Absurd Equality Anecdotes: “I Thought You Were Dead!”

These are sentences that only reveal the misogyny and patriarchal system behind them on closer inspection. Zykunov takes a very close look and breaks down these sentences with humor and a good dose of anger. That’s how they know her followers from Instagram, where she collects experiences from women as an influencer under the hashtag #MeanwhileImYear2022, which show how deeply anchored the unequal role models of women and men still are. For example, from the mother who says that her husband always goes with his daughter to get his hair cut. “Years later, when I did that, the hairdresser said, ‘I thought you were dead.'”

“So if a girl goes to the hairdresser’s with her father in 2022, we as a society are more likely to have her mother dead than she is just doing something else, maybe enjoying her free time – God forbid – or maybe even on vacation alone with himself,” writes Zykunov in the book. She knows this kind of situation from her deal. What particularly annoys her about the question of missing: “There is an accusation of lack of emotionality: Don’t you love your child at all? Don’t you cling to him?” By the way, your boyfriend will never be asked that question. “You have to imagine it the other way around: A man goes on a business trip from Monday to Wednesday and is told: ‘Don’t you love your child? Then you shouldn’t have had children!’ It immediately becomes clear how absurd the question to a father is, but not to a mother. That shows us that we are still measuring with double standards.”

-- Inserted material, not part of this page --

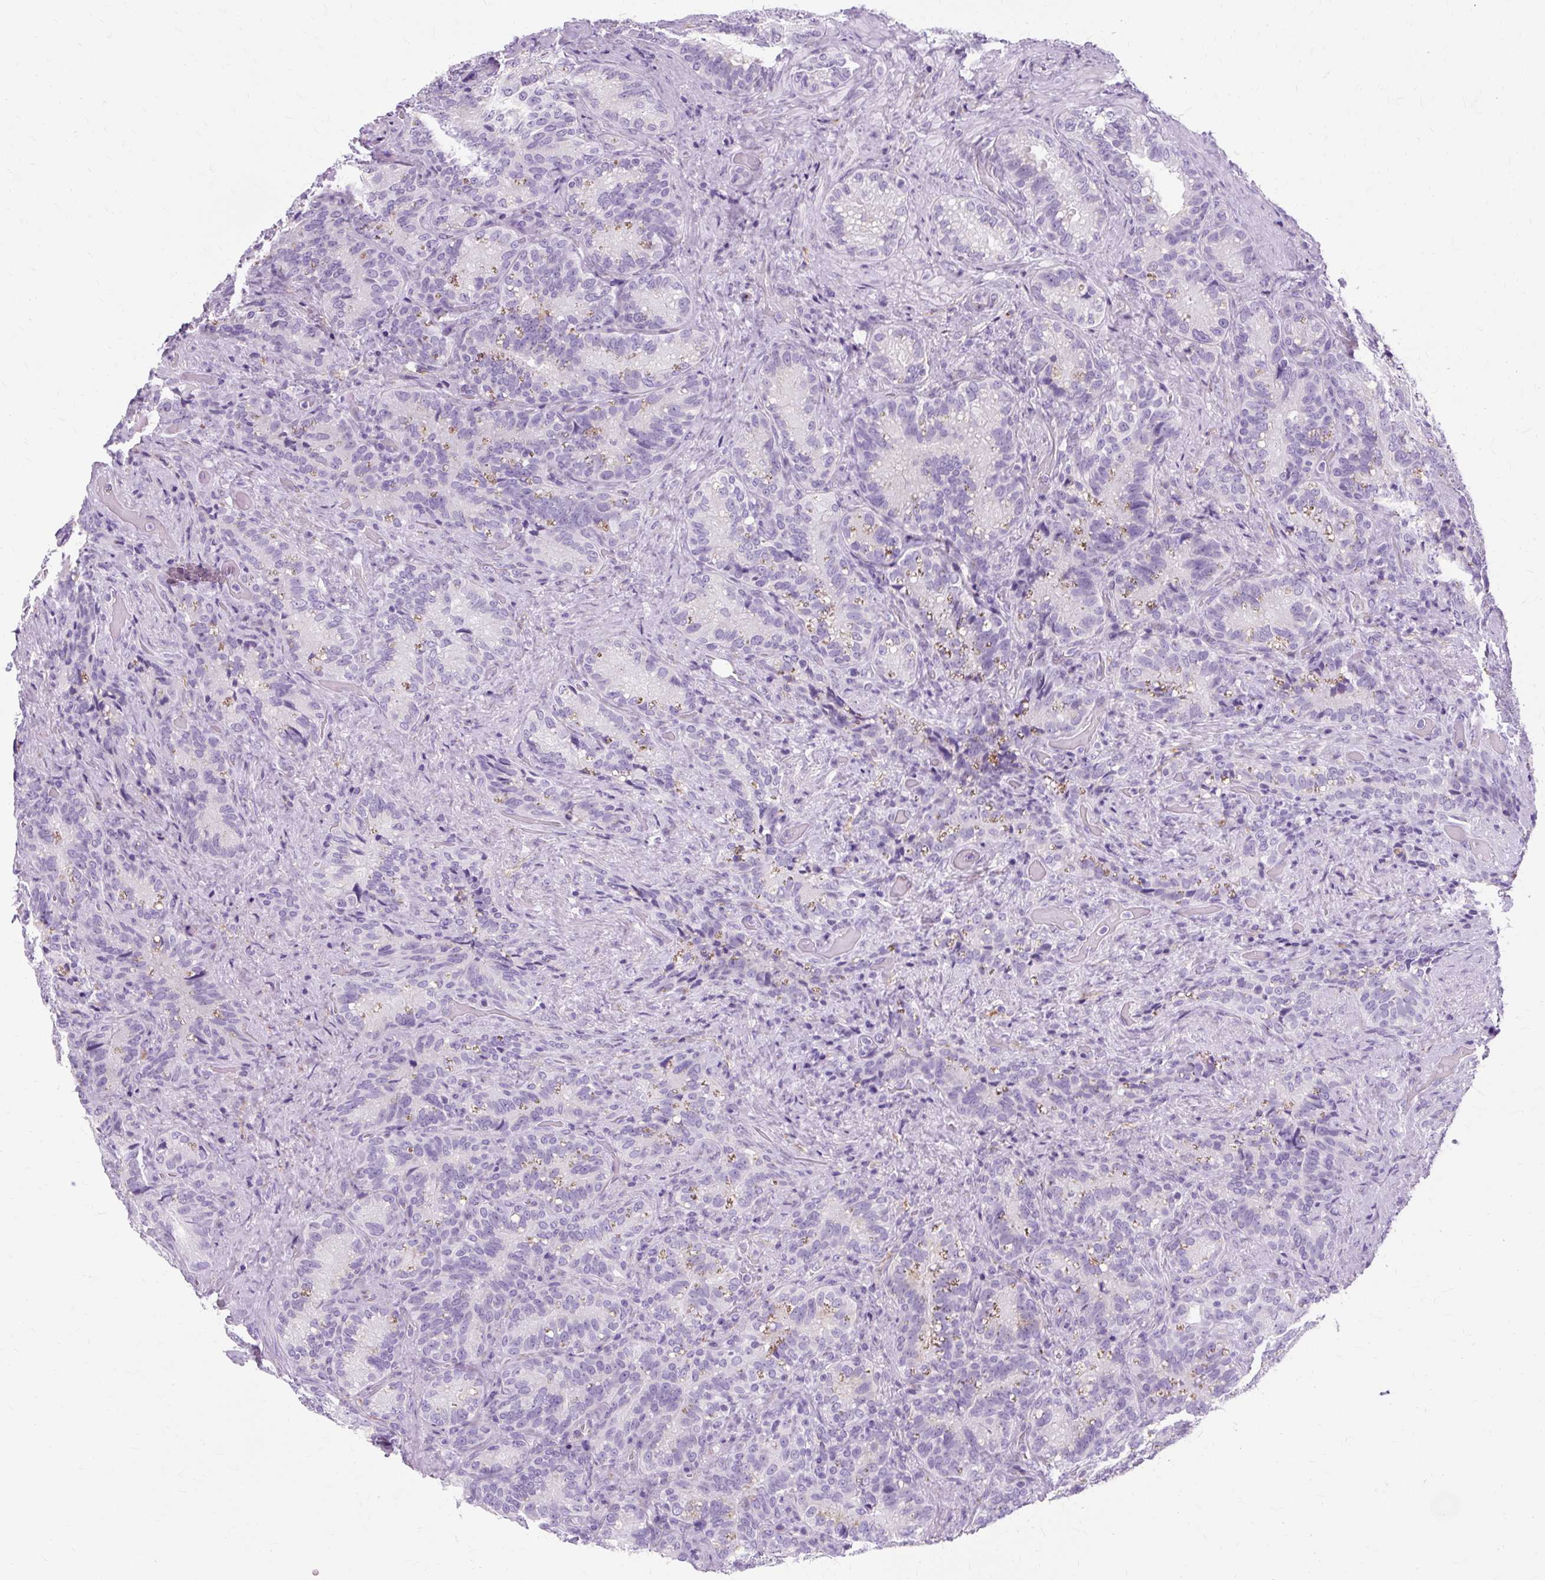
{"staining": {"intensity": "moderate", "quantity": "<25%", "location": "cytoplasmic/membranous"}, "tissue": "seminal vesicle", "cell_type": "Glandular cells", "image_type": "normal", "snomed": [{"axis": "morphology", "description": "Normal tissue, NOS"}, {"axis": "topography", "description": "Seminal veicle"}], "caption": "Normal seminal vesicle exhibits moderate cytoplasmic/membranous staining in about <25% of glandular cells (brown staining indicates protein expression, while blue staining denotes nuclei)..", "gene": "TMEM89", "patient": {"sex": "male", "age": 68}}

As good as the deal is for her and her family: Alexandra Zykunov knows that it is only possible through privileges. Not all of them have grandparents at all, with whom you get along well, who are fit enough and also live reasonably close by. This regeneration is extremely important. “It is not for nothing that there is talk of collective mother burnouts, especially after the two-year pandemic – the mothers’ recovery organizations confirm these figures.” She therefore wants political support. “Why is it only possible to take a deep breath when I can afford it privately? If household chores, cleaning, cooking, bringing up children or caring for relatives were officially designated as care work, it would be clear that you also need a care leave from it “Why don’t parents and adults, who care for people, for example, get more vacation days for this very care work that they do in addition? A school-age child, for example, has 64 vacation days, but an employee only has 28 vacation days on average. It would be awesome if you would also have a care work holiday entitlement, paid for by the state.” Why should the state give parents free vacation here? “Well, because parents are raising tomorrow’s tax and pension payers for the state for free,” she says. In other countries, for example, there are vouchers for domestic help and babysitters for single parents, but in Germany this is still difficult to imagine. Even if the current government has at least done something similar before.

By the way, Alexandra Zykunov also regularly takes time off with her boyfriend. But there were never any sayings – after all, it’s also about a man’s needs. “Well,” she says, “patriarchy at its best.”